EXTRAIT DU DOCUMENT>
··········

HOMÉLIE POUR LE 13E DIMANCHE DU TEMPS ORDINAIRE ANNÉE A « QUI M’ACCUEILLE ACCUEILLE CELUI QUI M’A ENVOYÉ » TEXTES : 2 ROIS 4, 8-11.14-16A, ROMAINS 6, 3-4.8-1 ET MATHIEU 10, 37-42.

Relisons les dernières phrases de l’évangile : « Qui vous accueille m’accueille ; et qui m’accueille accueille Celui qui m’a envoyé. Qui accueille un prophète en sa qualité de prophète recevra une récompense de prophète ; qui accueille un homme juste en sa qualité de juste recevra une récompense de juste. Et celui qui donnera à boire, même un simple verre d’eau fraîche, à l’un de ces petits en sa qualité de disciple, amen, je vous le dis : non, il ne perdra pas sa récompense. »

I – Diverses façons d’être récompensé
Il a diverses façons d’être récompensé de ce qu’on fait, d’être gratifié dans ce que l’on fait ou dans les rapports avec autrui.
La première est celle de la justice. Cela se produit sur une base de « tu me donnes » et « je te donne en retour ». C’est sur une base de calcul. Cela est très bien et même nécessaire. Si j’ai travaillé pour quelqu’un, je lui demande tant. Si j’ai investi dans mon entreprise (temps et argent), je puis dire « ce que j’ai, je l’ai gagné, j’en fais ce que je veux». On dit en langage familier « Qui engage quelqu’un en a pour ce qu’il paye, il en a pour son argent ».
Il y a une deuxième façon de recevoir un retour de ce qu’on fait. Celle-là n’est pas seulement sur une base de calcul, mais sur une base de partage, d’échange, de réciprocité : « Je te rends un service et quand ça « adonnera » (mot québécois qui signifie « quand l’occasion se présentera » ), tu m’en rendras un. Je te reçois chez moi, je t’accueille pour un repas, j’espère que tu me recevras aussi ». C’est normal de s’attendre à ce qu’il y ait un retour lorsqu’on fait quelque chose pour quelqu’un. « Si on aide un prophète, on aura une récompense équivalente, une récompense de prophète, dit Jésus ». Sans être regardant (mot québécois veut dire signifie « sans être calculateur »), lorsqu’on accueille quelqu’un, il est tout à fait indiqué qu’il y ait un retour en proportion de qu’on a fait.
Enfin, il y a une troisième façon de recevoir un retour de qu’on fait, c’est de recevoir beaucoup plus qu’on ne s’attend. Jésus ici nous montre comment. Lorsque j’aide ou accueille tout à fait gratuitement avec le cœur, avec amour, lorsque j’accueille un petit, celui ou celle qui ne peut rien me donner, là la récompense est quelque chose de spécial parce que l’amour ça ne se mesure pas comme le reste, parce que l’amour me fait sortir de moi. Je ne regarde pas à ce qui me reviendrait au retour. J’aime. Je donne, un point c’est tout.

··········

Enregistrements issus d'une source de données
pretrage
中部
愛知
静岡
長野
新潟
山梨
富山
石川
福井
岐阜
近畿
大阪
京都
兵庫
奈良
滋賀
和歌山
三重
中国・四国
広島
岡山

··········

EXERCICES À RÉALISER>
[A] Citez le passage de l'homélie qui va de « HOMÉLIE POUR LE » jusqu'à « MATHIEU 10, 37-42. » inclus.
[B] Reproduisez tous les enregistrements en remplaçant « 京都 » par « Kyoto », sans rien changer d'autre.

RÉPONSES NUMÉROTÉES>
[A]
HOMÉLIE POUR LE 13E DIMANCHE DU TEMPS ORDINAIRE ANNÉE A « QUI M’ACCUEILLE ACCUEILLE CELUI QUI M’A ENVOYÉ » TEXTES : 2 ROIS 4, 8-11.14-16A, ROMAINS 6, 3-4.8-1 ET MATHIEU 10, 37-42.

[B]
pretrage
中部
愛知
静岡
長野
新潟
山梨
富山
石川
福井
岐阜
近畿
大阪
Kyoto
兵庫
奈良
滋賀
和歌山
三重
中国・四国
広島
岡山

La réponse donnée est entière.